Brooke Leavins lost the diamond ring after she applied sunscreen while on a boat on Alabama’s Coosa River.

“I had it on my finger and silly me, I just cleaned it that morning and I thought, ‘Oh, I don’t want to get sunscreen all over it’ and put it in the cup holder,” Brooke, 39, of Wetumpka, Alabama, told ABC News. “I had it in my fingertips and a bug landed on my arm and I went to flick the bug and I hit my fingertips on the Bimini rail and it just flew out into the water.

“It was our very first time out on our brand new pontoon boat and that was our very first experience,” she added of the fateful day. “We were having such a good time and then that happened and everyone was solemn. My husband said he couldn’t even look at that boat for the next several days until we went back out to look for it.”

They enlisted the help of Spencer Phillips, a scuba instructor and co-owner of Southern Skin Divers Supply, to help search for it underwater days later. The couple was smart when the ring first went into the water and photographed their exact location to remember exactly where to return with Phillips.

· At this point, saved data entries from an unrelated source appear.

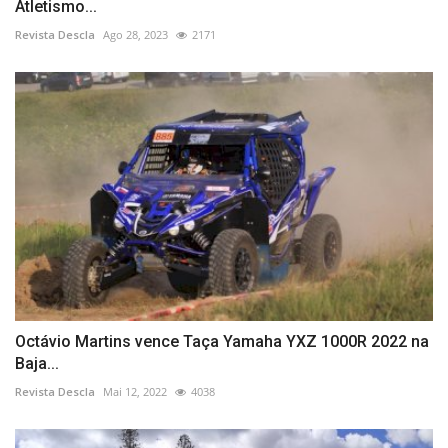
Atletismo...
Revista Descla
Ago 28, 2023
2171
Octávio Martins vence Taça Yamaha YXZ 1000R 2022 na
Baja...
Revista Descla
Mai 12, 2022
4038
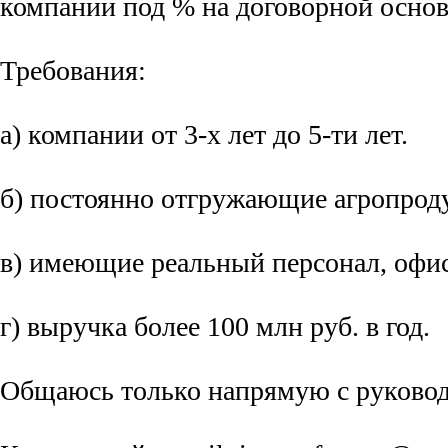
компании под % на договорной основ
Требования:
а) компании от 3-х лет до 5-ти лет.
б) постоянно отгружающие агропро
в) имеющие реальный персонал, офис
г) выручка более 100 млн руб. в год.
Общаюсь только напрямую с руковод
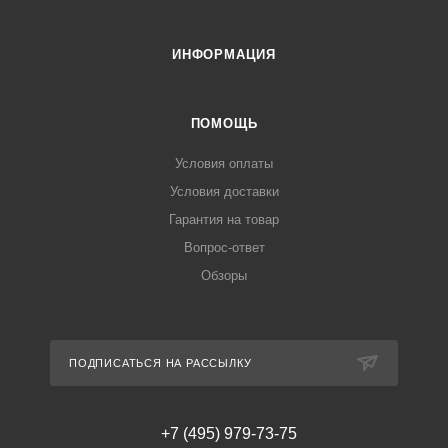
ИНФОРМАЦИЯ
ПОМОЩЬ
Условия оплаты
Условия доставки
Гарантия на товар
Вопрос-ответ
Обзоры
ПОДПИСАТЬСЯ НА РАССЫЛКУ
+7 (495) 979-73-75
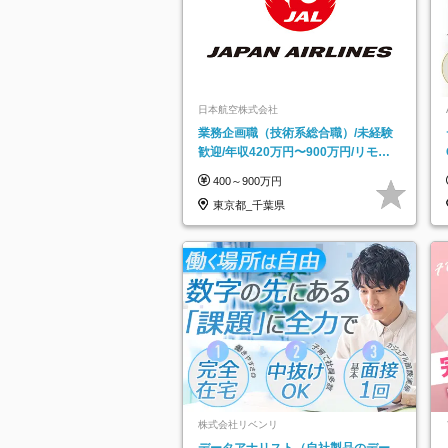
日本航空株式会社
業務企画職（技術系総合職）/未経験
歓迎/年収420万円〜900万円/リモー
トフレックス可
400～900万円
東京都_千葉県
株式会社リベンリ
データアナリスト（自社製品のデー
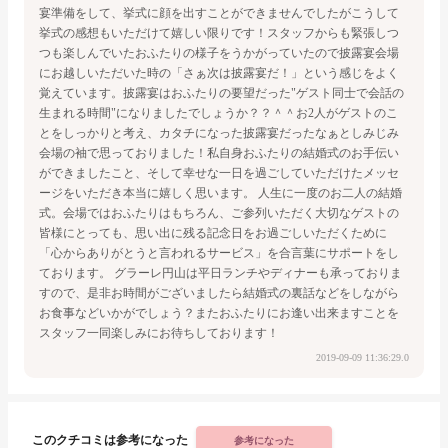
宴準備をして、挙式に顔を出すことができませんでしたが
こうして
挙式の感想もいただけて嬉しい限りです！
スタッフからも緊張しつ
つも楽しんでいたおふたりの様子をうかがっていたので
披露宴会場
にお越しいただいた時の「さぁ次は披露宴だ！」という感じをよく
覚えています。
披露宴はおふたりの要望だった"ゲスト同士で会話の
生まれる時間"になりましたでしょうか？？＾＾
お2人がゲストのこ
とをしっかりと考え、カタチになった披露宴だったなぁとしみじみ
会場の袖で思っておりました！
私自身おふたりの結婚式のお手伝い
ができましたこと、
そして幸せな一日を過ごしていただけたメッセ
ージをいただき本当に嬉しく思います。
人生に一度のお二人の結婚
式。
会場ではおふたりはもちろん、ご参列いただく大切なゲストの
皆様にとっても、
思い出に残る記念日をお過ごしいただくために
「心からありがとうと言われるサービス」を合言葉にサポートをし
ております。
グラーレ円山は平日ランチやディナーも承っておりま
すので、
是非お時間がございましたら結婚式の裏話などをしながら
お食事などいかがでしょう？
またおふたりにお逢い出来ますことを
スタッフ一同楽しみにお待ちしております！
2019-09-09 11:36:29.0
このクチコミは参考になった
参考になった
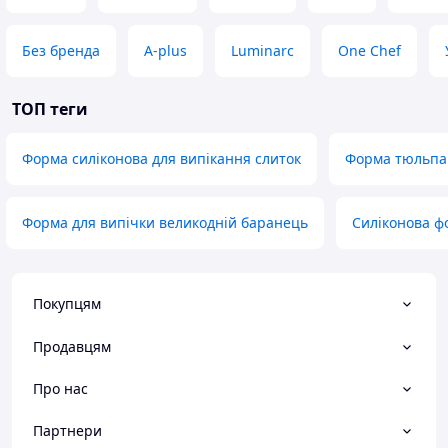
Без бренда
A-plus
Luminarc
One Chef
ТОП теги
Форма силіконова для випікання слиток
Форма тюльпа
Форма для випічки великодній баранець
Силіконова ф
Покупцям
Продавцям
Про нас
Партнери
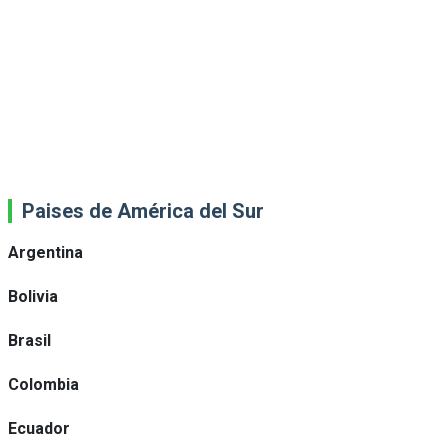
Paises de América del Sur
Argentina
Bolivia
Brasil
Colombia
Ecuador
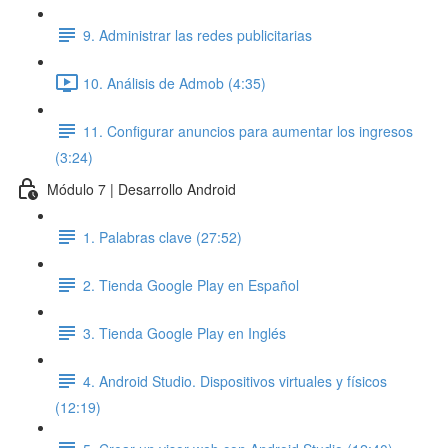
9. Administrar las redes publicitarias
10. Análisis de Admob (4:35)
11. Configurar anuncios para aumentar los ingresos
(3:24)
Módulo 7 | Desarrollo Android
1. Palabras clave (27:52)
2. Tienda Google Play en Español
3. Tienda Google Play en Inglés
4. Android Studio. Dispositivos virtuales y físicos
(12:19)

“Since we couldn’t communicate with him while he was in the water, we just helplessly looked at him searching,” Brooke recalled. “But once he got in the right spot he found it within 20 or 30 minutes. It may have been less than that. But he found it really quickly.”

Phillips found a discarded propeller stuck on the river floor that he was able to anchor himself to which helped him search using his metal detector.

“God put that propeller down there just for us,” said Brooke Leavins.

Phillips kept his needle-in-a-haystack find a bit of a secret until he was actually back in the boat.

“He didn’t say right away that he had it,” Brooke Leavins explained. “I think he winked at my husband and then he came back around to the back of the boat to get back in. He got up on the boat and he peeled back his glove and out comes the ring. Before he showed it to me he said, ‘I don’t know if this is the right ring but it’s a nice one.'

“It was amazing. I’m not a crier at all but I cried,” said an overwhelmed Brooke Leavins.

“I was confident if anybody could find it I could,” said Phillips. “But I knew it was going to be tough with no visibility. The fact they took pictures where they lost it helped a tremendous amount. And the fact they didn’t wait.”

Steven Leavins said finding the ring was definitely “a miracle.”

“We had a lot of friends and family praying,” he added. “We just got married on New Year’s Eve and I love my wife and when she hurts, I hurt. It was a really depressing week and I’m just so happy we found it.”

The happy couple said they are never wearing their wedding rings on their boat again.

“It’s definitely a life lesson. The rings are never going on the boat again,” said Brooke. “We leave those at home now. We both feel naked without our rings on so we’ll probably get some cheap boat rings to wear.”

The lucky wife said there was one thing that day that helped turn her grief into a smile.

“After a moment of sorrow, I looked at my husband and realized that losing my beautiful ring didn't matter because I still had my loving husband,” she explained. “He hadn't been lost so nothing else mattered in that moment.”